**INPUT DATA**

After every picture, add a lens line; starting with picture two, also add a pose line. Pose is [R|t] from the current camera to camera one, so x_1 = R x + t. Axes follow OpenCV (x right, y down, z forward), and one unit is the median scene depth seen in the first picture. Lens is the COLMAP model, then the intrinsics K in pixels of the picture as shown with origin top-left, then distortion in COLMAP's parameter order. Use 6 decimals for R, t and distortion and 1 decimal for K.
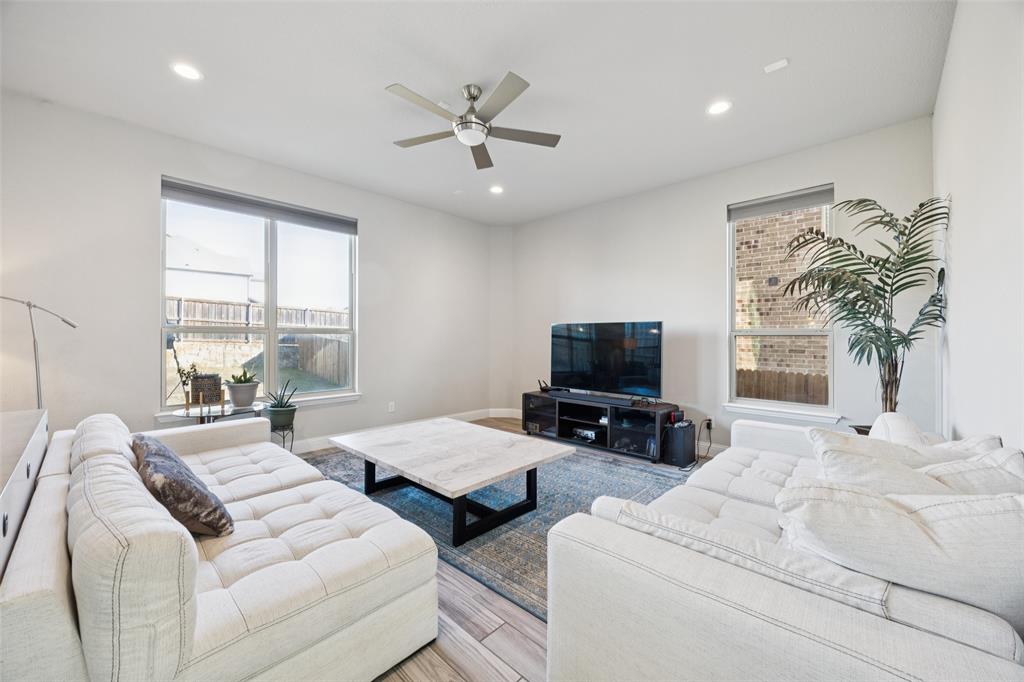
lens RADIAL K [[390.5, 0, 510.7], [0, 390.5, 338.1], [0, 0, 1]] dist [-0.001309, -0.000278]
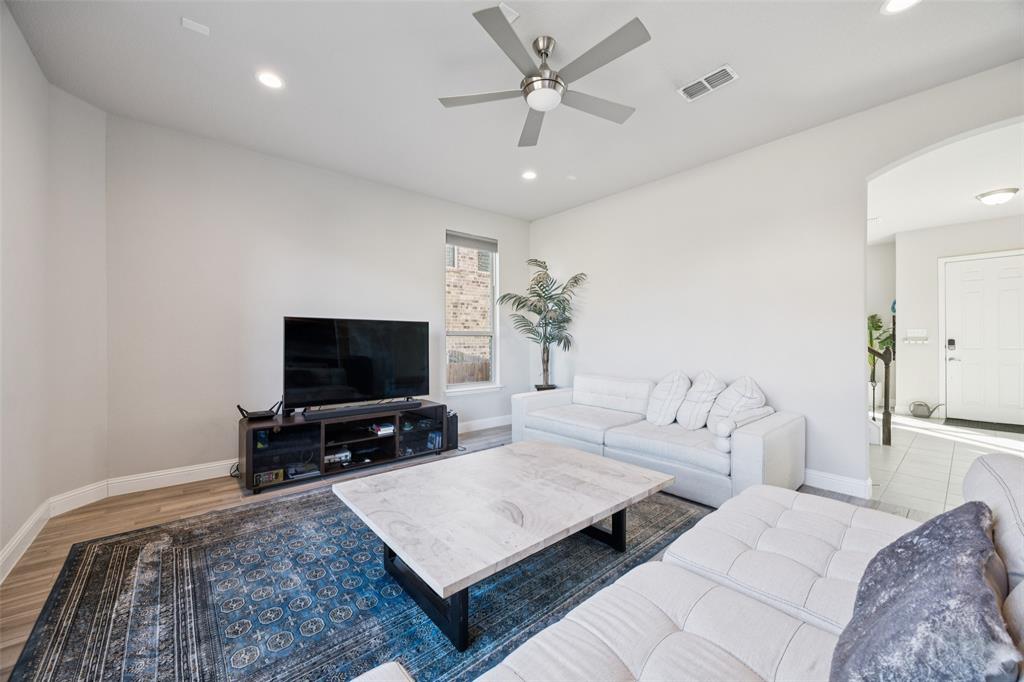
lens RADIAL K [[390.5, 0, 511.7], [0, 390.5, 338.7], [0, 0, 1]] dist [-0.001309, -0.000278]
pose [[0.107457, -0.007639, 0.994180, -0.687408], [-0.007661, 0.999934, 0.008511, -0.009139], [-0.994180, -0.008531, 0.107392, 0.695909]]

**WHAT TO PRODUCE**
Convert the lines above into a JSON list of strings with one string per line, omitting blank lines and leaving out the pictures.

**WRITTEN RESPONSE**
[
  "After every picture, add a lens line; starting with picture two, also add a pose line. Pose is [R|t] from the current camera to camera one, so x_1 = R x + t. Axes follow OpenCV (x right, y down, z forward), and one unit is the median scene depth seen in the first picture. Lens is the COLMAP model, then the intrinsics K in pixels of the picture as shown with origin top-left, then distortion in COLMAP's parameter order. Use 6 decimals for R, t and distortion and 1 decimal for K.",
  "lens RADIAL K [[390.5, 0, 510.7], [0, 390.5, 338.1], [0, 0, 1]] dist [-0.001309, -0.000278]",
  "lens RADIAL K [[390.5, 0, 511.7], [0, 390.5, 338.7], [0, 0, 1]] dist [-0.001309, -0.000278]",
  "pose [[0.107457, -0.007639, 0.994180, -0.687408], [-0.007661, 0.999934, 0.008511, -0.009139], [-0.994180, -0.008531, 0.107392, 0.695909]]"
]